Decisão com a qual os juízes do STJ também concordaram: “Cumpre, desde já, salientar que se concorda com as considerações de direito, jurisprudenciais e doutrinais aduzidas na sentença recorrida. Mas será que as alterações acima introduzidas em termos factuais contendem com a decisão a que a sentença aportou?
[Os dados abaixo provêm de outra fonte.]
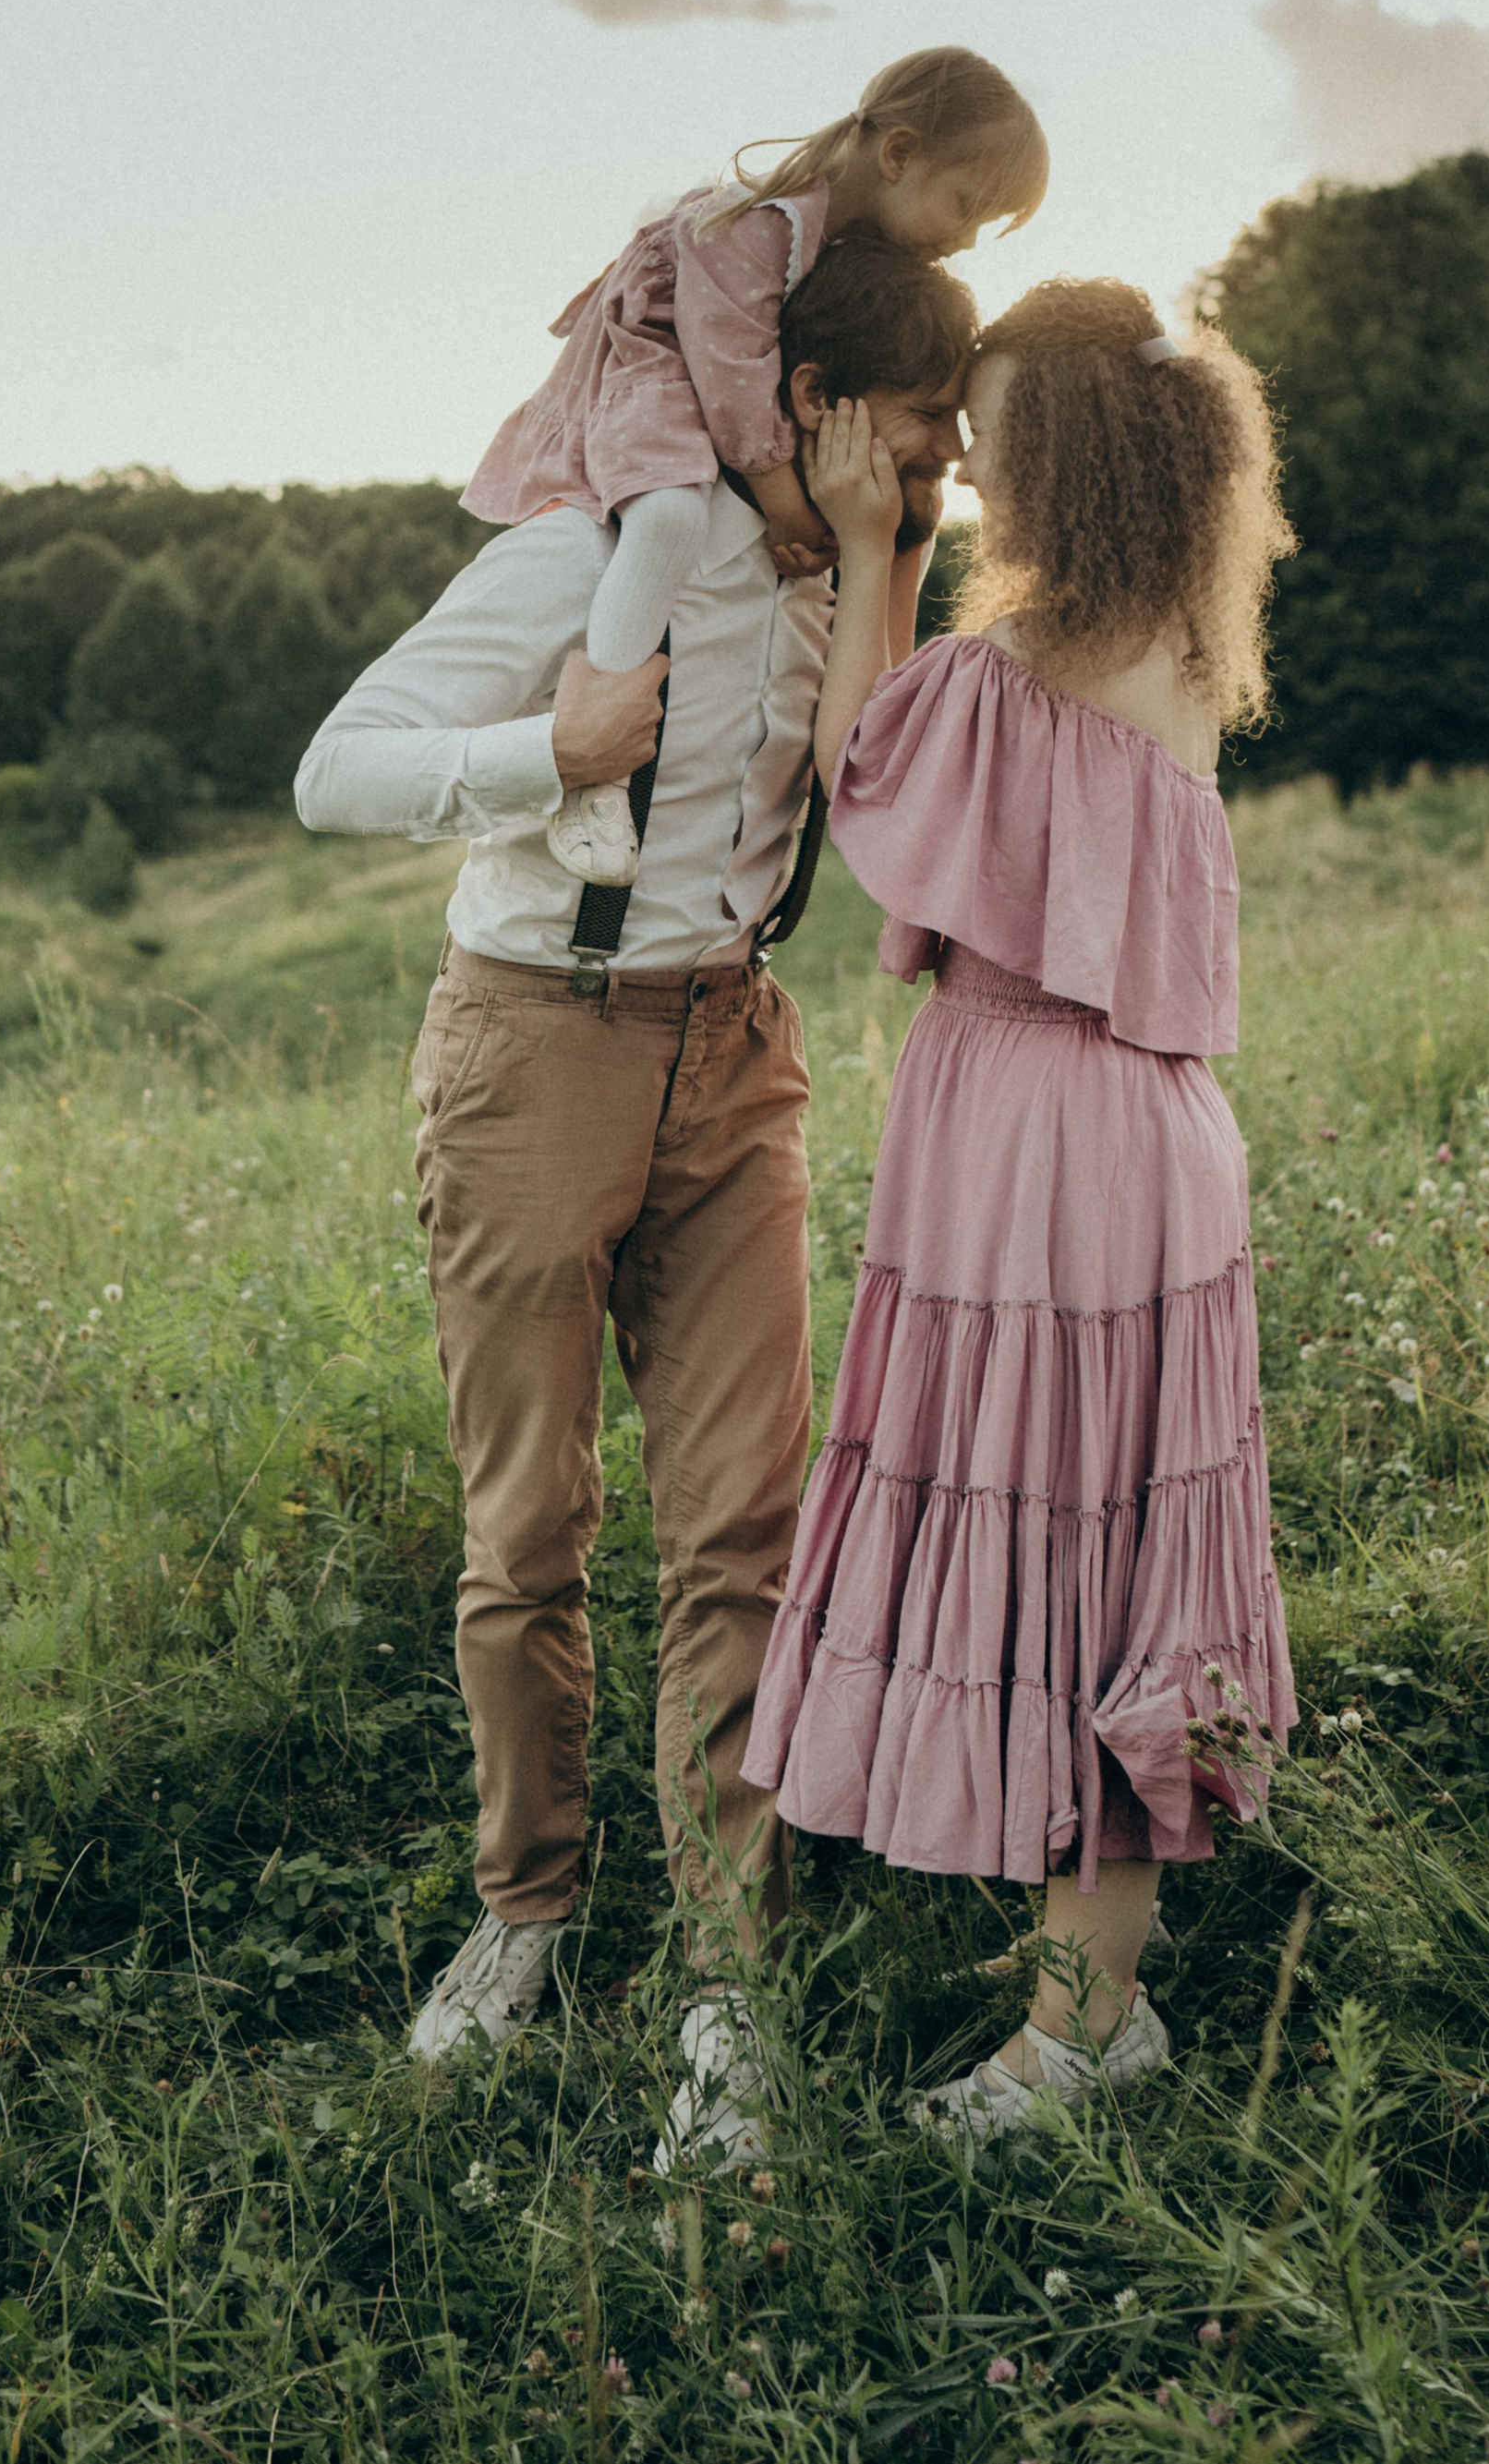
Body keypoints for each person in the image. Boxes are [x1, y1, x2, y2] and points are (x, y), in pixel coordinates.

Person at [296, 232, 980, 2163]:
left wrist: (884, 555)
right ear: (824, 409)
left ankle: (727, 1987)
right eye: (924, 441)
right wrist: (550, 752)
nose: (942, 474)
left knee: (739, 1531)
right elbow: (333, 770)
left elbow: (885, 812)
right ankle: (524, 1915)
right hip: (534, 1045)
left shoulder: (852, 574)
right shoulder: (579, 552)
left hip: (733, 1053)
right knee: (526, 1530)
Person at [744, 276, 1299, 2137]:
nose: (963, 454)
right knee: (1111, 1536)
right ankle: (1084, 1958)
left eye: (987, 430)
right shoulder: (1169, 641)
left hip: (1045, 1145)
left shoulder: (1015, 667)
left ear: (1057, 459)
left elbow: (859, 773)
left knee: (1063, 1550)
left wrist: (863, 542)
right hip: (1136, 1133)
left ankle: (1083, 2038)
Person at [464, 47, 1045, 888]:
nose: (965, 239)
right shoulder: (756, 222)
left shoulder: (835, 245)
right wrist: (793, 512)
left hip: (705, 384)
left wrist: (869, 535)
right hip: (656, 366)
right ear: (897, 154)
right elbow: (736, 380)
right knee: (667, 519)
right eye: (965, 207)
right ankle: (595, 769)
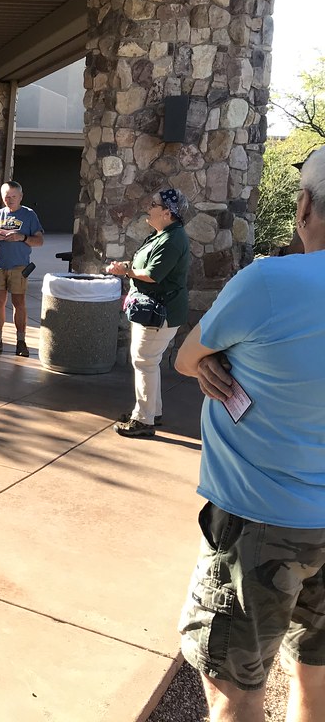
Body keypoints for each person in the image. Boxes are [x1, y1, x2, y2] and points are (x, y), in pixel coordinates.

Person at [173, 148, 325, 722]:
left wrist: (213, 362)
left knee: (235, 689)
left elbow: (188, 358)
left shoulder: (268, 282)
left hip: (261, 525)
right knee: (314, 672)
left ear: (304, 205)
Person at [104, 188, 190, 437]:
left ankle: (143, 420)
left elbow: (153, 275)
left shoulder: (172, 239)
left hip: (159, 312)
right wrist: (126, 267)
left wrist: (125, 273)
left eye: (153, 204)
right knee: (148, 362)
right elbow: (145, 265)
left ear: (167, 213)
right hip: (154, 310)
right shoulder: (162, 235)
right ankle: (152, 412)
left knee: (144, 361)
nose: (148, 207)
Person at [0, 181, 45, 357]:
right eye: (6, 197)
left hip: (19, 266)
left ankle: (21, 341)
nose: (10, 200)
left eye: (13, 197)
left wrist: (21, 237)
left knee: (19, 303)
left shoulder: (29, 215)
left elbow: (39, 241)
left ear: (21, 197)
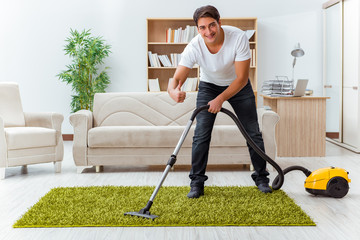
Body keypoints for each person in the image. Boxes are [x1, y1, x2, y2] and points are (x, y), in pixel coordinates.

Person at [168, 5, 272, 198]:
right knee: (201, 135)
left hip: (238, 86)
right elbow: (175, 79)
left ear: (219, 22)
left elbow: (241, 78)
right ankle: (196, 183)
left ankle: (261, 178)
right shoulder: (194, 46)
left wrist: (221, 99)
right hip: (209, 86)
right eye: (202, 28)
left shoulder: (238, 37)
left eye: (212, 25)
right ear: (197, 29)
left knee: (253, 133)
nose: (208, 32)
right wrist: (172, 91)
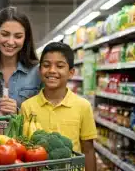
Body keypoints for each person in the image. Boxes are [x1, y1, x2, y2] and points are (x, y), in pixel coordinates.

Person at [20, 42, 97, 171]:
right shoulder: (27, 107)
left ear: (71, 72)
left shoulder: (83, 106)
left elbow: (88, 150)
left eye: (60, 66)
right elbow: (23, 149)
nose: (52, 70)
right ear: (40, 70)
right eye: (46, 65)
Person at [0, 6, 42, 112]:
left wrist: (19, 111)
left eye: (18, 36)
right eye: (5, 34)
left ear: (25, 39)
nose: (11, 42)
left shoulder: (38, 72)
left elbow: (46, 110)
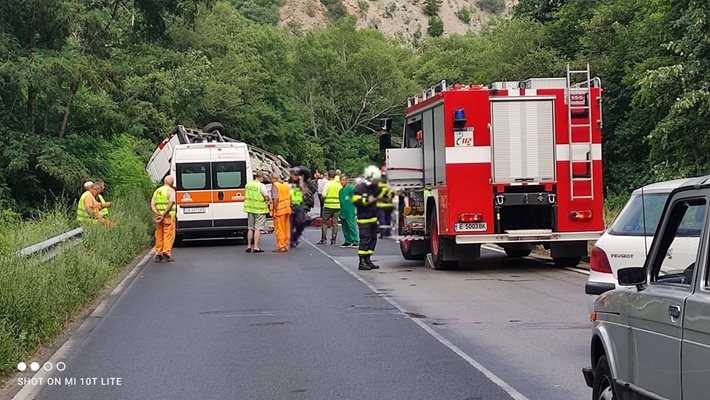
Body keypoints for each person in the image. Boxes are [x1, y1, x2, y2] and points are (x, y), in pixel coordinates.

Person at [353, 166, 382, 270]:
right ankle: (361, 262)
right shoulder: (360, 187)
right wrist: (368, 200)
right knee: (365, 239)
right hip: (364, 218)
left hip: (373, 218)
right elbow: (357, 201)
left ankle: (368, 260)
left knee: (373, 239)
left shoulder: (376, 188)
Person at [150, 175, 177, 262]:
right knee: (168, 235)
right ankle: (166, 254)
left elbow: (152, 205)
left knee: (159, 235)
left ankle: (158, 254)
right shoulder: (171, 190)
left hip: (158, 218)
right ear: (171, 182)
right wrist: (164, 214)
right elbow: (171, 203)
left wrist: (158, 214)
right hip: (168, 217)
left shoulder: (157, 191)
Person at [244, 171, 271, 254]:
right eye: (263, 177)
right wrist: (268, 198)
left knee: (250, 228)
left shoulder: (248, 184)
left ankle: (249, 246)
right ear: (261, 177)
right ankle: (256, 247)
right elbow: (266, 197)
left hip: (250, 209)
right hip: (259, 210)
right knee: (258, 229)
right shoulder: (261, 186)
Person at [271, 172, 291, 252]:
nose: (270, 181)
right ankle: (285, 245)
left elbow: (275, 199)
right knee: (286, 228)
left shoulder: (275, 186)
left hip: (279, 210)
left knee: (279, 229)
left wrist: (274, 211)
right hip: (287, 209)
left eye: (271, 179)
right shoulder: (285, 185)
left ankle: (281, 246)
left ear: (274, 178)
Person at [319, 170, 341, 245]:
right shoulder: (339, 185)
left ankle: (324, 239)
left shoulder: (328, 184)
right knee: (335, 223)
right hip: (337, 205)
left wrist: (323, 200)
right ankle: (333, 239)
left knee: (324, 222)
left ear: (328, 176)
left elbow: (323, 195)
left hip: (328, 205)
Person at [338, 175, 359, 248]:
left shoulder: (350, 188)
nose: (342, 182)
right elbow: (341, 201)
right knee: (345, 226)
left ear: (347, 180)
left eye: (343, 180)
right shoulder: (340, 191)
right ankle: (348, 240)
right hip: (343, 210)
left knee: (351, 225)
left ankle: (355, 240)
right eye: (341, 180)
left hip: (350, 210)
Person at [289, 170, 307, 248]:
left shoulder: (299, 184)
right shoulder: (288, 184)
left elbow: (304, 192)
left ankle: (296, 237)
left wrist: (301, 181)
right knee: (291, 225)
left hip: (299, 205)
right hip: (291, 205)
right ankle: (292, 240)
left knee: (301, 222)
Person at [377, 174, 394, 238]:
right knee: (388, 219)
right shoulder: (389, 187)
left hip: (381, 205)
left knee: (381, 219)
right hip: (389, 205)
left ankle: (382, 233)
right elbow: (392, 195)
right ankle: (388, 232)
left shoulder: (378, 187)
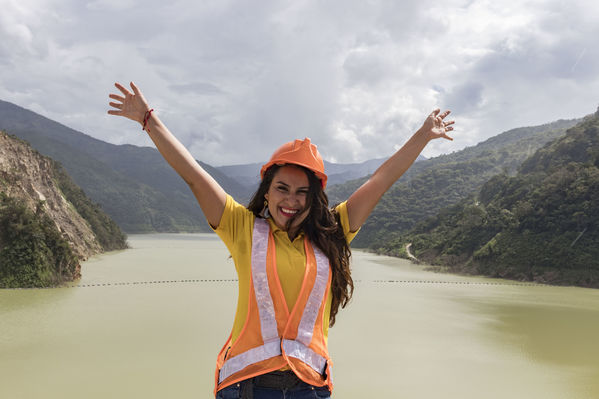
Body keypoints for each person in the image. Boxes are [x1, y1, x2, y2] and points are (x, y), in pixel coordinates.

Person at [108, 82, 454, 399]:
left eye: (302, 192)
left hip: (310, 388)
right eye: (282, 189)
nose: (291, 201)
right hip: (248, 387)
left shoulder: (333, 232)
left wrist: (422, 136)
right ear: (267, 191)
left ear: (314, 197)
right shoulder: (242, 228)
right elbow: (195, 177)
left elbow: (380, 181)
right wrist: (147, 120)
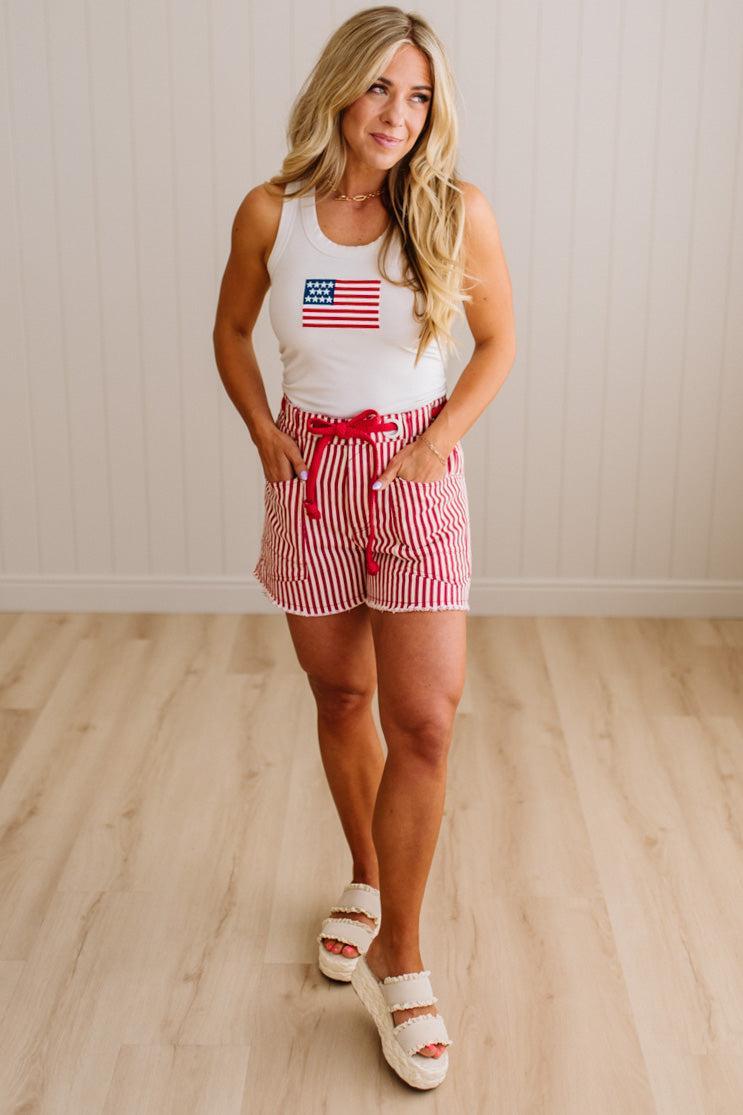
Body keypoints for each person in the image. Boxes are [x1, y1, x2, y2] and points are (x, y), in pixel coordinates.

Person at [213, 5, 515, 1091]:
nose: (398, 113)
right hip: (310, 475)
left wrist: (439, 440)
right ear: (341, 87)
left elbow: (498, 341)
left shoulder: (450, 210)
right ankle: (363, 876)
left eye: (419, 94)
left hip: (412, 472)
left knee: (422, 721)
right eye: (381, 87)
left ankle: (402, 951)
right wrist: (260, 430)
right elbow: (230, 331)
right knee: (340, 699)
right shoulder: (271, 212)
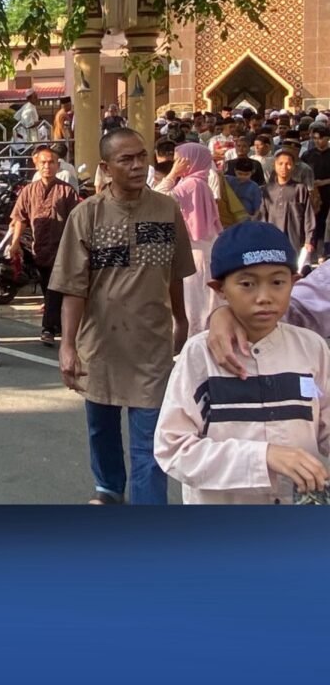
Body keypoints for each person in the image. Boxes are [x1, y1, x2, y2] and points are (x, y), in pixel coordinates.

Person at [51, 128, 195, 505]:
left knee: (150, 439)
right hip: (100, 343)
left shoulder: (167, 209)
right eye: (125, 160)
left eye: (141, 157)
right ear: (106, 167)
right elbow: (73, 287)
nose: (136, 166)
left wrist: (182, 320)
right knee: (102, 426)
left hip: (152, 343)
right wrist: (68, 345)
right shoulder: (87, 215)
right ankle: (109, 488)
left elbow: (176, 272)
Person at [154, 223, 330, 504]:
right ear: (219, 289)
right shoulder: (199, 356)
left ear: (294, 283)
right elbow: (173, 448)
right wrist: (264, 456)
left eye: (277, 282)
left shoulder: (312, 349)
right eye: (247, 284)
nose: (264, 297)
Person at [9, 145, 79, 346]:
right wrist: (15, 243)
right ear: (36, 164)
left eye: (51, 163)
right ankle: (56, 325)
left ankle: (47, 329)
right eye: (43, 163)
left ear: (58, 166)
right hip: (38, 249)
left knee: (54, 289)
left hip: (61, 250)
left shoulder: (66, 191)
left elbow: (76, 221)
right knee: (48, 288)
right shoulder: (29, 191)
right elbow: (19, 218)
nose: (47, 166)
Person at [153, 143, 223, 337]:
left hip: (194, 250)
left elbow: (157, 199)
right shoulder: (200, 182)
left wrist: (172, 174)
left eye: (180, 160)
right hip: (204, 248)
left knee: (196, 303)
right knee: (203, 301)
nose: (177, 163)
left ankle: (196, 344)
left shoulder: (190, 184)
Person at [257, 149, 315, 258]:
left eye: (288, 164)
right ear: (274, 165)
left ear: (293, 166)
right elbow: (262, 216)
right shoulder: (267, 190)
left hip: (294, 239)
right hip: (272, 238)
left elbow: (308, 216)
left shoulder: (300, 189)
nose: (284, 167)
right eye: (280, 164)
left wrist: (309, 240)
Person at [301, 124, 330, 251]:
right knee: (312, 220)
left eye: (320, 138)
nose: (318, 141)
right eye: (315, 138)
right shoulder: (308, 155)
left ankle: (323, 249)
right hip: (311, 193)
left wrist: (323, 182)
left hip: (328, 192)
É evidente que a factualidade dada como assente acaba por não ter a extensão reputada na decisão ora recorrida. (....)”.

Os juízes do Supremo salientam que não se pode ter como assente que foi o jornalista que realizou todas as inscrições mas, pelo menos, a de 27 de Janeiro resultou como provada.

“Tal matéria, só por si, afigura-se-nos perfeitamente suficiente para fazer a Ré (RTP) perder a confiança no Autor (jornalista) nos termos necessários à manutenção de uma saudável relação laboral”, lê-se no acórdão, que acrescenta: “É que a confiança ou se tem ou não tem”.

Para os juízes, “a conduta do trabalhador não configura um mero acto irreflectido, praticado num momento de exaltação, tratando-se, ao invés, de um acto premeditado, que exigiu que o mesmo se munisse previamente de uma lata de tinta e escolhesse um local adequado para escrever sem ser visto (no patamar intermédio das escadas que ligam a zona dos serviços clínicos ao refeitório)”.

Os juízes sublinharam ainda que a expressão que o jornalista se propunha escrever (“abaixo as cunhas”) “é grave e susceptível de criar danos reequacionais numa empresa como a RTP (a gestão é estatal impendendo sobre a RTP especiais deveres de transparência e credibilidade)” e que “os factos são susceptíveis de enquadramento no tipo legal do crime de dano”.


No acórdão é ainda sublinhado que o jornalista, além destes factos, tem um registo disciplinar que atesta"um percurso profissional algo turbulento com três sanções já registadas".